Stored entries:
┌──
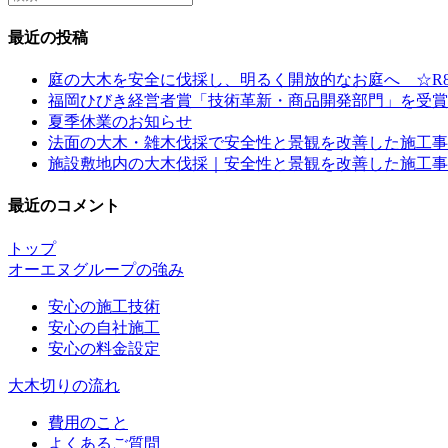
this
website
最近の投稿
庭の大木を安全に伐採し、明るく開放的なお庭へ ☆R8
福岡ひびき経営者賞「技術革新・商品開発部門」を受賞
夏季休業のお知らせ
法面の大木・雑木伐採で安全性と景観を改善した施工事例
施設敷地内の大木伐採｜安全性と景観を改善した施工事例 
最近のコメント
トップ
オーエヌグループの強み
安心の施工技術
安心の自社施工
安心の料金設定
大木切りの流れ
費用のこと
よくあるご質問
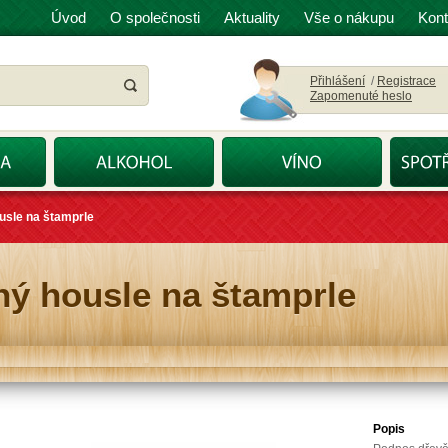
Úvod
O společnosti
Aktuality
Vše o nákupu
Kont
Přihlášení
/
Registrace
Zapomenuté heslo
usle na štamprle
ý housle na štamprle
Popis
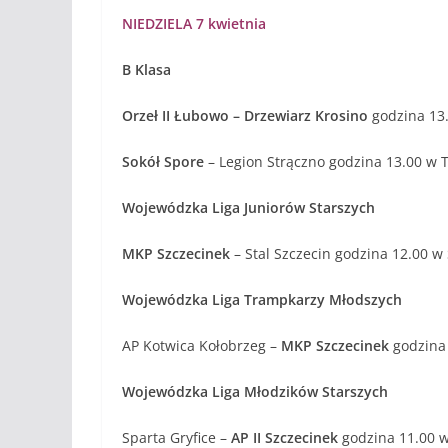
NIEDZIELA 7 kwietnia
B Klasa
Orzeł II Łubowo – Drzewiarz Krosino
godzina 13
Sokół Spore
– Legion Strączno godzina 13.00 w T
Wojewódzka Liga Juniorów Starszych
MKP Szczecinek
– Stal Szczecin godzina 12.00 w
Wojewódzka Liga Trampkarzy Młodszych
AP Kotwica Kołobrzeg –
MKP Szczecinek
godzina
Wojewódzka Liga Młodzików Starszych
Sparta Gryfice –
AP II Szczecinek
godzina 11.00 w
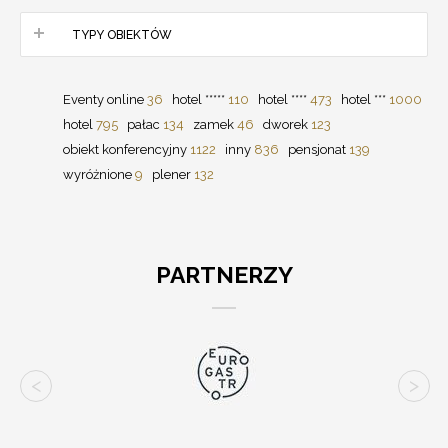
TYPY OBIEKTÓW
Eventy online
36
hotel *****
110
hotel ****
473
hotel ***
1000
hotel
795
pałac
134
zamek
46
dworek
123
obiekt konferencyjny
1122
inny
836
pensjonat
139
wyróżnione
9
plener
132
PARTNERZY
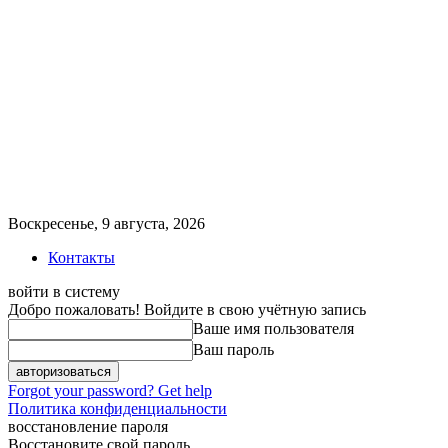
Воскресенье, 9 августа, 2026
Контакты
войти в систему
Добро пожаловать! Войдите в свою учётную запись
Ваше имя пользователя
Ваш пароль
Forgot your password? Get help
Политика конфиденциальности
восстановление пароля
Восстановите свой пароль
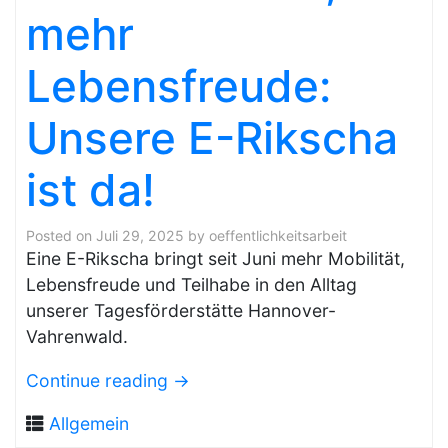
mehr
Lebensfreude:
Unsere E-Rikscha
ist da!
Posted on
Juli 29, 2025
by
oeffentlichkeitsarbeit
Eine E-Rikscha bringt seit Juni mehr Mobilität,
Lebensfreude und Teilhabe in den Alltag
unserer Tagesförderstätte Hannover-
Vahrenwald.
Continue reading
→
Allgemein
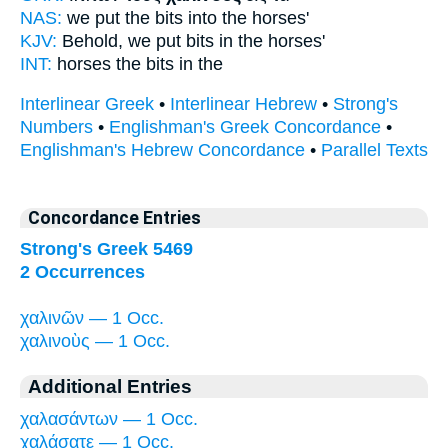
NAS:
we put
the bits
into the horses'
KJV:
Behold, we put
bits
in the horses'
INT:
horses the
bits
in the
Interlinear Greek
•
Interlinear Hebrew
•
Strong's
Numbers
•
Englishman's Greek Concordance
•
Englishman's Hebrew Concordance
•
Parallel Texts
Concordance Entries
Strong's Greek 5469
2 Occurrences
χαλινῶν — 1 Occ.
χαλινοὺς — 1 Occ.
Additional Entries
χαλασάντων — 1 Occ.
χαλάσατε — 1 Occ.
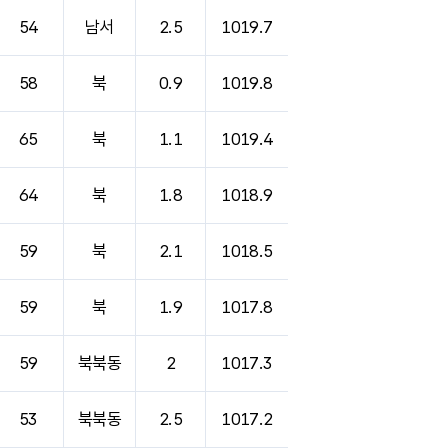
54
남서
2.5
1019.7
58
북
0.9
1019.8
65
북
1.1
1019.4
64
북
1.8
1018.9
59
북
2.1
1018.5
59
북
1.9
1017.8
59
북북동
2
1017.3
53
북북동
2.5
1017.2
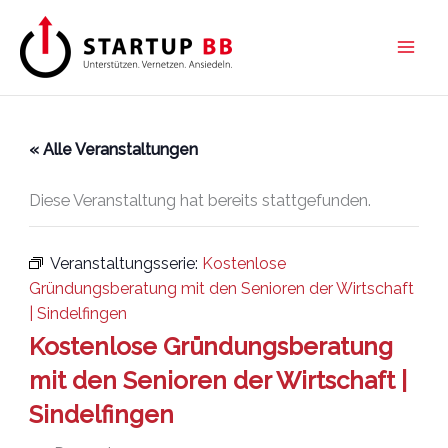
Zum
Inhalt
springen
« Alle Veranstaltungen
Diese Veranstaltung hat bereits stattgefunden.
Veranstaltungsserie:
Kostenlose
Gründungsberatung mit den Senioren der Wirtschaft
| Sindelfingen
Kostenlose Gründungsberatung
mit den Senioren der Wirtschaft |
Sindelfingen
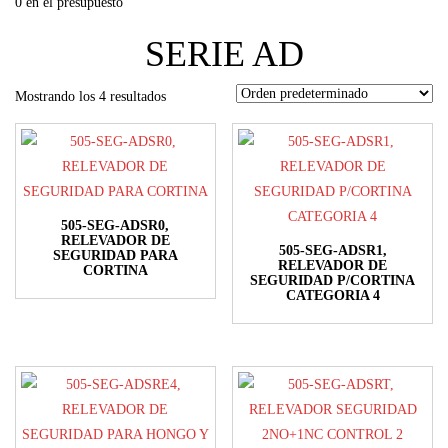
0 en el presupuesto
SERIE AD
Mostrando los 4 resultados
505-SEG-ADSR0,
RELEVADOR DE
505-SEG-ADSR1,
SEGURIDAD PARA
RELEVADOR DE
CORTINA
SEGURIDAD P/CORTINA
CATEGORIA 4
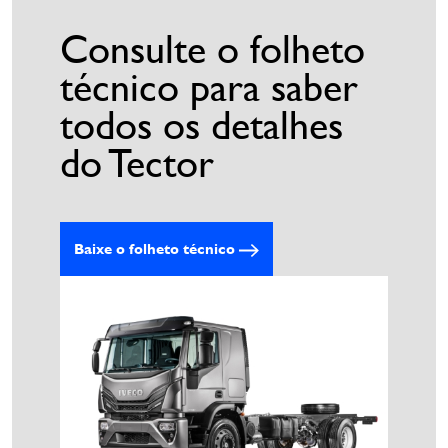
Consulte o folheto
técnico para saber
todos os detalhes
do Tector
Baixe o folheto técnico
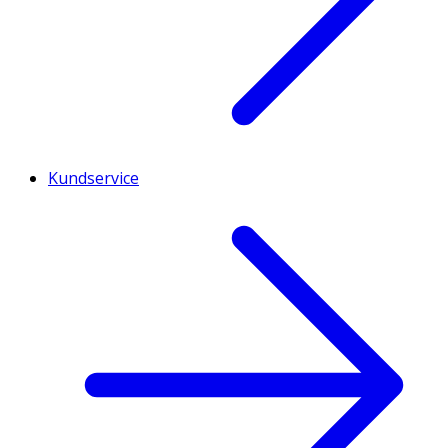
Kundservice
└──
§ Required action
Retype the entries above exactly, starting at their first line and ending with the line that holds "godzina 11.00 w"; pictures stay out.

§ Written response
this
website
最近の投稿
庭の大木を安全に伐採し、明るく開放的なお庭へ ☆R8
福岡ひびき経営者賞「技術革新・商品開発部門」を受賞
夏季休業のお知らせ
法面の大木・雑木伐採で安全性と景観を改善した施工事例
施設敷地内の大木伐採｜安全性と景観を改善した施工事例 
最近のコメント
トップ
オーエヌグループの強み
安心の施工技術
安心の自社施工
安心の料金設定
大木切りの流れ
費用のこと
よくあるご質問
Úvod
O společnosti
Aktuality
Vše o nákupu
Kont
Přihlášení
/
Registrace
Zapomenuté heslo
usle na štamprle
ý housle na štamprle
Popis
NIEDZIELA 7 kwietnia
B Klasa
Orzeł II Łubowo – Drzewiarz Krosino
godzina 13
Sokół Spore
– Legion Strączno godzina 13.00 w T
Wojewódzka Liga Juniorów Starszych
MKP Szczecinek
– Stal Szczecin godzina 12.00 w
Wojewódzka Liga Trampkarzy Młodszych
AP Kotwica Kołobrzeg –
MKP Szczecinek
godzina
Wojewódzka Liga Młodzików Starszych
Sparta Gryfice –
AP II Szczecinek
godzina 11.00 w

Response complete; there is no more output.